ATTACH TABLE db.table ON CLUSTER '...';
-- recreate the zookeeper data from the
SYSTEM RESTORE REPLICA db.name ON CLUSTER '...';
--- do restart replica
SELECT DISTINCT 'clickhouse-client --host=' || left(hostName(),-2) || ' --query=\'SYSTEM RESTART REPLICA '||database || '.' || table|| '\'' FROM clusterAllReplicas('all-sharded', system.replication_queue) WHERE last_exception != '' and create_time > now() -130 FORMAT TSVRaw;
Here a bash script that will do the same as above but tailored to a single replica, you can call it like bash restore_replica.sh chi-clickhouse-cluster-main-cluster-1-3
:
#!/usr/bin/env bash
#Call like bash restore_replica.sh chi-clickhouse-cluster-main-cluster-1-3
set -o errexit # exit on fail
set -o pipefail # catch errors in pipelines
set -o nounset # exit on undeclared variable
set -o xtrace # trace execution
restore_replica() {
local chi_name=$1
# assumes `chi-...-cluster-<shard>-<replica>` naming ou can change this patter to your needs
local shard=$(echo $chi_name |grep -oP '(?<=cluster-)\d+(?=-\d+$)')
while true; do
clickhouse-client --host=${chi_name} --user=admin --password=the_admin_password --query="select concat(database, '.\`', table, '\`', ' ', database, '/', table) FROM system.replicas WHERE is_readonly = 1 ORDER BY database, table" |
while read -r db_table zk_path; do
clickhouse-client --host=${chi_name} --user=admin --password=the_admin_password --query="DETACH TABLE ${db_table}"
clickhouse-client --host=${chi_name} --user=admin --password=the_admin_password --query="SYSTEM DROP REPLICA '"${chi_name}"' FROM ZKPATH '/clickhouse/tables/${shard}/${zk_path}'" || true
clickhouse-client --host=${chi_name} --user=admin --password=the_admin_password --query="ATTACH TABLE ${db_table}"
clickhouse-client --host=${chi_name} --user=admin --password=the_admin_password --query="SYSTEM RESTORE REPLICA ${db_table}"
done || true
sleep 5
done
}
restore_replica "$@"
Stuck DDL tasks in the distributed_ddl_queue
Sometimes DDL tasks (the ones that use ON CLUSTER) can get stuck in the distributed_ddl_queue
because the replicas can overload if multiple DDLs (thousands of CREATE/DROP/ALTER) are executed at the same time.
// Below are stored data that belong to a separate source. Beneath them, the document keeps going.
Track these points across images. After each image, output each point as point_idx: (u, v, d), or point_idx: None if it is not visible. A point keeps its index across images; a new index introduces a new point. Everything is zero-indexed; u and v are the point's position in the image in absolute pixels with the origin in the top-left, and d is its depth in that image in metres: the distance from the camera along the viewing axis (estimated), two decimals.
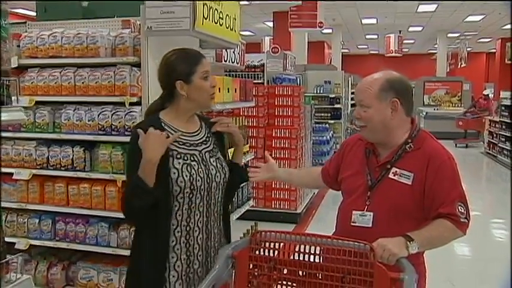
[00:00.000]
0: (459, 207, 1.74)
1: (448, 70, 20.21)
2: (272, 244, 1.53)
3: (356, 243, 1.47)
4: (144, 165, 1.74)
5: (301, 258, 1.49)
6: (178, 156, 1.84)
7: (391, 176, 1.83)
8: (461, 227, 1.74)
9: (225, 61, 4.54)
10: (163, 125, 1.88)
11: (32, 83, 3.10)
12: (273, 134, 5.58)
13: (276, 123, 5.65)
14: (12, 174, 3.15)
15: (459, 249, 5.18)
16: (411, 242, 1.61)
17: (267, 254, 1.53)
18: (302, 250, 1.49)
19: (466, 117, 13.77)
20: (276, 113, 5.64)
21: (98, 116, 2.97)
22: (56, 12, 3.41)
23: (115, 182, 2.95)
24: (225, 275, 1.51)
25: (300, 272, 1.47)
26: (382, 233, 1.69)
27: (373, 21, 16.48)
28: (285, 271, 1.50)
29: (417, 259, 1.89)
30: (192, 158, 1.87)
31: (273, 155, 5.59)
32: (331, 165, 2.12)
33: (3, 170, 3.19)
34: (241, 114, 5.44)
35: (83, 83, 2.99)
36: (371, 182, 1.86)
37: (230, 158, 2.12)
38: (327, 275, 1.44)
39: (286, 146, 5.55)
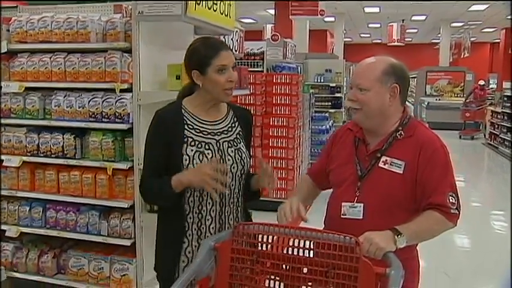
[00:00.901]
0: (450, 198, 1.68)
1: (451, 60, 20.03)
2: (255, 236, 1.47)
3: (341, 236, 1.41)
4: (183, 182, 1.78)
5: (285, 251, 1.44)
6: (193, 143, 1.84)
7: (381, 164, 1.77)
8: (452, 218, 1.69)
9: None
10: (183, 111, 1.89)
11: (21, 68, 3.04)
12: (271, 123, 5.52)
13: (273, 112, 5.58)
14: (2, 161, 3.12)
15: (458, 240, 5.15)
16: (399, 236, 1.56)
17: (249, 246, 1.48)
18: (286, 243, 1.44)
19: (472, 108, 13.41)
20: (274, 102, 5.58)
21: (89, 102, 2.91)
22: None
23: (105, 170, 2.90)
24: (207, 267, 1.46)
25: (284, 266, 1.43)
26: (373, 225, 1.64)
27: (376, 9, 16.30)
28: (268, 264, 1.45)
29: (410, 253, 1.84)
30: (206, 147, 1.86)
31: (270, 144, 5.55)
32: (321, 163, 2.00)
33: None
34: (238, 102, 5.40)
35: (73, 68, 2.93)
36: (361, 171, 1.80)
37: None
38: (311, 269, 1.39)
39: (284, 134, 5.49)
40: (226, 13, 3.21)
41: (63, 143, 3.00)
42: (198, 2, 2.78)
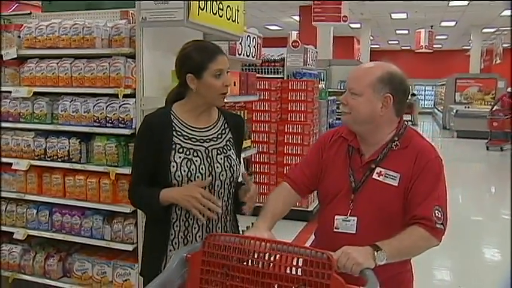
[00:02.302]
0: (436, 212, 1.59)
1: (482, 67, 19.52)
2: (226, 248, 1.42)
3: (313, 251, 1.35)
4: (169, 199, 1.77)
5: (255, 265, 1.38)
6: (181, 150, 1.82)
7: (375, 176, 1.70)
8: (436, 233, 1.59)
9: (239, 54, 4.46)
10: (172, 117, 1.86)
11: (30, 73, 3.10)
12: (285, 130, 5.47)
13: (288, 119, 5.53)
14: (11, 164, 3.18)
15: (488, 253, 4.94)
16: (378, 252, 1.47)
17: (220, 259, 1.42)
18: (256, 257, 1.38)
19: (499, 117, 12.69)
20: (289, 108, 5.53)
21: (93, 107, 2.94)
22: (60, 5, 3.41)
23: (109, 175, 2.92)
24: (178, 278, 1.42)
25: (254, 280, 1.36)
26: (367, 239, 1.56)
27: (403, 15, 16.06)
28: (238, 279, 1.39)
29: (403, 266, 1.77)
30: (195, 154, 1.83)
31: (285, 151, 5.50)
32: (309, 169, 1.86)
33: (4, 160, 3.22)
34: (252, 108, 5.38)
35: (79, 74, 2.96)
36: (354, 183, 1.72)
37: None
38: (281, 285, 1.33)
39: (299, 142, 5.43)
40: (233, 19, 3.19)
41: (69, 147, 3.03)
42: (202, 7, 2.78)
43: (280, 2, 13.39)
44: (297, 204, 5.40)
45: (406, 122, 1.81)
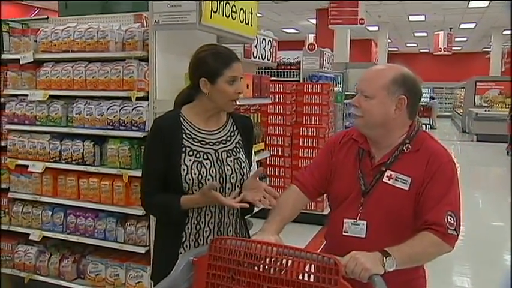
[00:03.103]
0: (448, 217, 1.54)
1: (503, 69, 19.13)
2: (232, 252, 1.39)
3: (320, 256, 1.32)
4: (194, 202, 1.77)
5: (261, 269, 1.35)
6: (191, 153, 1.81)
7: (385, 180, 1.65)
8: (449, 239, 1.54)
9: (255, 57, 4.46)
10: (182, 120, 1.86)
11: (46, 77, 3.14)
12: (300, 133, 5.44)
13: (303, 122, 5.50)
14: (27, 166, 3.22)
15: (510, 260, 4.82)
16: (387, 258, 1.43)
17: (226, 263, 1.40)
18: (263, 261, 1.35)
19: None
20: (304, 111, 5.49)
21: (107, 110, 2.96)
22: (76, 9, 3.46)
23: (122, 177, 2.93)
24: (185, 282, 1.41)
25: (261, 285, 1.34)
26: (376, 244, 1.53)
27: (422, 18, 15.87)
28: (245, 283, 1.36)
29: (416, 272, 1.72)
30: (205, 157, 1.83)
31: (300, 154, 5.46)
32: (319, 171, 1.83)
33: (20, 162, 3.27)
34: (268, 111, 5.37)
35: (93, 77, 2.99)
36: (364, 187, 1.68)
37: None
38: None
39: (314, 145, 5.39)
40: (247, 21, 3.19)
41: (83, 150, 3.06)
42: (215, 10, 2.78)
43: (296, 4, 13.35)
44: (312, 208, 5.44)
45: (423, 125, 1.77)
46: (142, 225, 2.95)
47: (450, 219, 1.54)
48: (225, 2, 2.86)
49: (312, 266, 1.32)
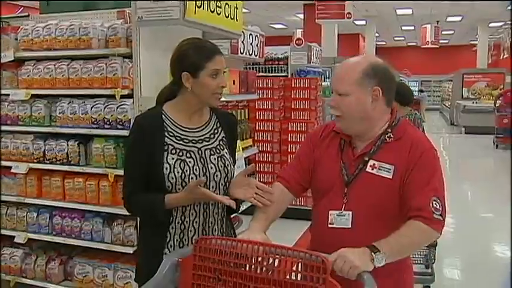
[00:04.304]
0: (433, 202, 1.52)
1: (489, 62, 19.32)
2: (217, 252, 1.36)
3: (308, 254, 1.29)
4: (179, 200, 1.74)
5: (248, 269, 1.32)
6: (173, 151, 1.78)
7: (368, 169, 1.64)
8: (435, 225, 1.53)
9: (242, 53, 4.41)
10: (164, 118, 1.82)
11: (28, 76, 3.08)
12: (289, 128, 5.41)
13: (292, 117, 5.47)
14: (11, 167, 3.16)
15: (499, 250, 4.87)
16: (376, 253, 1.41)
17: (212, 263, 1.36)
18: (249, 260, 1.32)
19: (508, 114, 11.88)
20: (293, 106, 5.47)
21: (91, 109, 2.91)
22: (58, 6, 3.38)
23: (108, 177, 2.88)
24: (170, 283, 1.37)
25: (247, 285, 1.31)
26: (363, 234, 1.53)
27: (409, 11, 15.92)
28: (231, 283, 1.33)
29: (402, 262, 1.69)
30: (188, 155, 1.79)
31: (289, 150, 5.44)
32: (302, 166, 1.80)
33: (3, 163, 3.20)
34: (256, 107, 5.33)
35: (76, 75, 2.93)
36: (347, 177, 1.67)
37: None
38: None
39: (303, 140, 5.35)
40: (232, 16, 3.14)
41: (68, 149, 3.01)
42: (199, 5, 2.73)
43: (283, 1, 13.33)
44: (302, 203, 5.41)
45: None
46: (130, 225, 2.90)
47: (435, 204, 1.53)
48: None
49: (300, 264, 1.29)
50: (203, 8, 2.77)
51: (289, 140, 5.43)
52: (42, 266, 3.22)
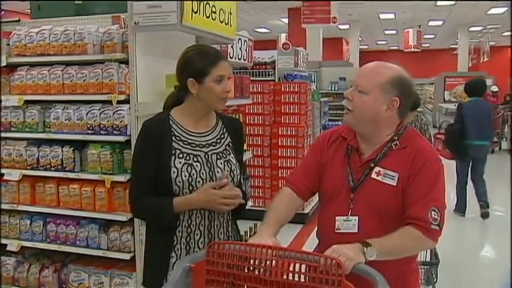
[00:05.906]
0: (432, 213, 1.57)
1: (470, 65, 19.68)
2: (231, 257, 1.37)
3: (322, 258, 1.31)
4: (189, 206, 1.78)
5: (262, 273, 1.33)
6: (181, 155, 1.80)
7: (374, 176, 1.68)
8: (431, 234, 1.57)
9: (231, 58, 4.43)
10: (171, 123, 1.84)
11: (21, 81, 3.04)
12: (279, 132, 5.45)
13: (282, 121, 5.51)
14: (3, 174, 3.11)
15: (484, 251, 4.93)
16: (368, 248, 1.46)
17: (225, 268, 1.38)
18: (263, 264, 1.33)
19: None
20: (283, 111, 5.51)
21: (87, 115, 2.88)
22: (49, 10, 3.35)
23: (104, 183, 2.86)
24: None
25: None
26: (370, 238, 1.54)
27: (391, 16, 16.15)
28: None
29: (408, 265, 1.74)
30: (195, 159, 1.81)
31: (279, 154, 5.47)
32: (311, 171, 1.83)
33: None
34: (245, 112, 5.34)
35: (71, 81, 2.91)
36: (353, 183, 1.70)
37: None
38: None
39: (293, 144, 5.41)
40: (226, 22, 3.16)
41: (62, 156, 2.97)
42: (195, 10, 2.74)
43: (267, 3, 13.37)
44: None
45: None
46: (127, 231, 2.88)
47: (434, 214, 1.57)
48: (205, 2, 2.83)
49: (313, 267, 1.31)
50: (199, 14, 2.78)
51: (280, 144, 5.47)
52: (36, 274, 3.17)
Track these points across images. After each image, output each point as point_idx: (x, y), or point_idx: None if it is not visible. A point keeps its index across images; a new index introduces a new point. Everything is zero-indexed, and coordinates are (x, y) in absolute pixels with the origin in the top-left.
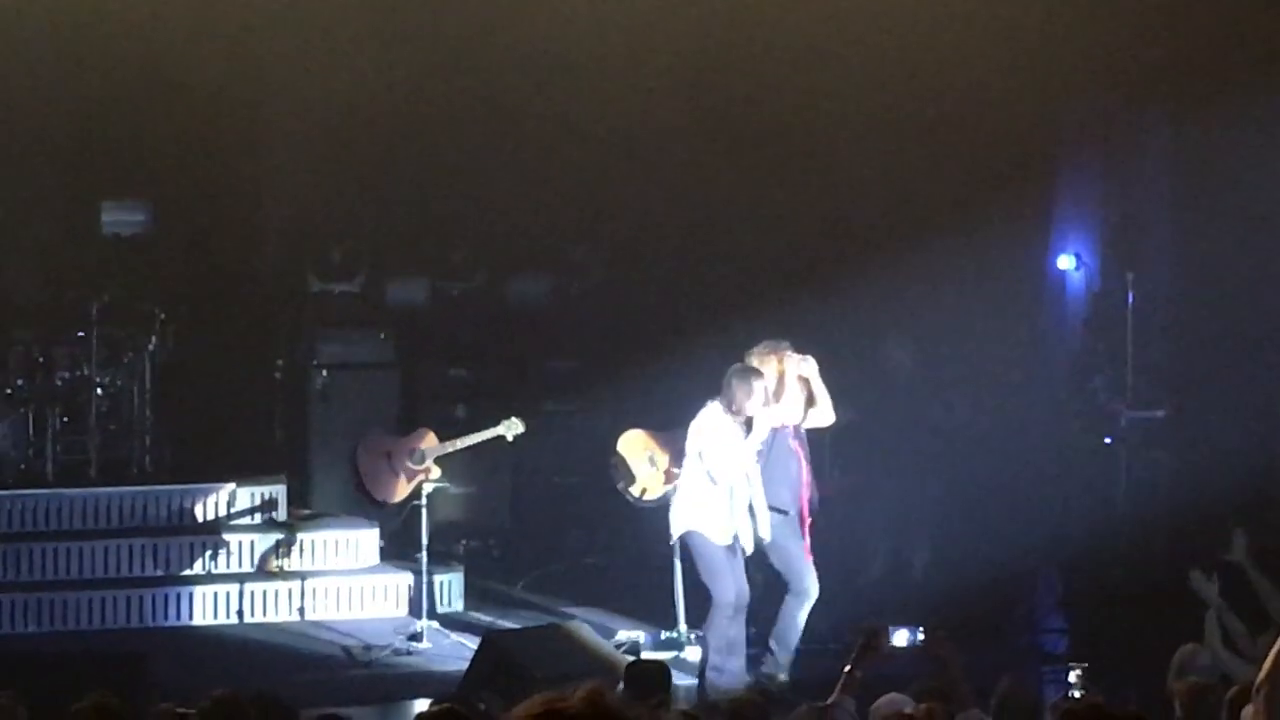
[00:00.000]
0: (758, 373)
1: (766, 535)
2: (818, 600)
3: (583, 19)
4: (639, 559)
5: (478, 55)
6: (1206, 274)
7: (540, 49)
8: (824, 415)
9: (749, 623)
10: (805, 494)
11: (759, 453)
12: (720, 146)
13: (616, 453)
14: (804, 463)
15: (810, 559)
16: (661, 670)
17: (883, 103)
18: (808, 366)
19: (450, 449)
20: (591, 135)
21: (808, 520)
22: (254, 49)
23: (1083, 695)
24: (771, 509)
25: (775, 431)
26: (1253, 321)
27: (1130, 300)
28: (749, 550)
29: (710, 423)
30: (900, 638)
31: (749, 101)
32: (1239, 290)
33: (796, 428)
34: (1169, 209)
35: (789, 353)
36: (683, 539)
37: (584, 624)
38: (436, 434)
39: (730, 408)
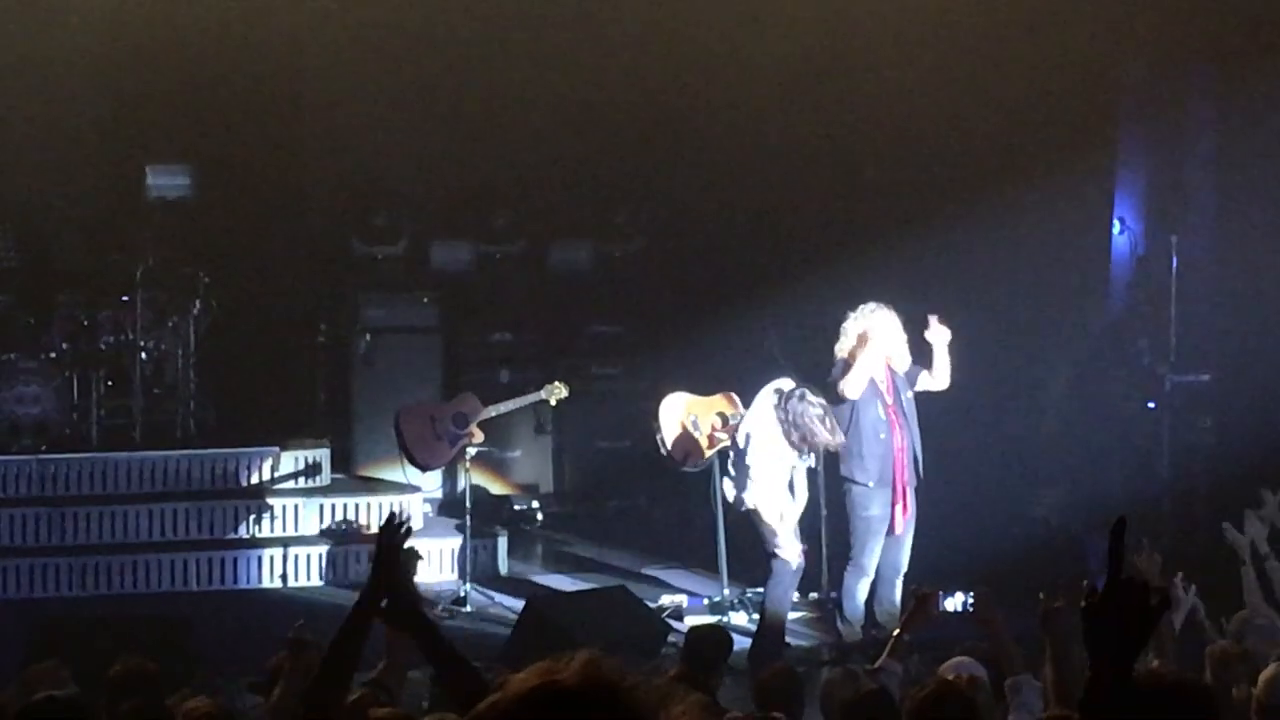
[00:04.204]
0: (815, 399)
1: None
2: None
3: None
4: (683, 522)
5: (522, 19)
6: (1250, 237)
7: (584, 13)
8: (938, 379)
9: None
10: (900, 465)
11: (843, 422)
12: (765, 108)
13: (659, 417)
14: (900, 432)
15: (901, 534)
16: (724, 641)
17: (938, 63)
18: (893, 328)
19: (493, 413)
20: (634, 101)
21: (905, 493)
22: (297, 12)
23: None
24: (850, 481)
25: (855, 405)
26: None
27: (1174, 264)
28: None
29: (758, 415)
30: (950, 602)
31: (796, 63)
32: None
33: (896, 394)
34: (1213, 172)
35: (882, 312)
36: (750, 508)
37: (627, 588)
38: (479, 398)
39: (784, 419)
This is very normal in heavy ETL jobs.This can be detected by checking the distributed_ddl_queue
table and see if there are tasks that are not moving or are stuck for a long time.
If these DDLs completed in some replicas but failed in others, the simplest way to solve this is to execute the failed command in the missed replicas without ON CLUSTER. If most of the DDLs failed then check the number of unfinished records in distributed_ddl_queue
on the other nodes, because most probably it will be as high as thousands.
First backup the distributed_ddl_queue
into a table so you will have a snapshot of the table with states of the tasks. You can do this with the following command:
CREATE TABLE default.system_distributed_ddl_queue AS SELECT * FROM system.distributed_ddl_queue;
After this we need to check from the backup table which tasks are not finished and execute them manually in the missed replicas, and review the pipeline which do ON CLUSTER
command and not abuse of them. There is a new CREATE TEMPORARY TABLE
command that can be used to avoid the ON CLUSTER
command in some cases, where you need an intermediate table to do some operations and after that you can INSERT INTO
the final table or do ALTER TABLE final ATTACH PARTITION FROM TABLE temp
and this temp table will be dropped automatically after the session is closed.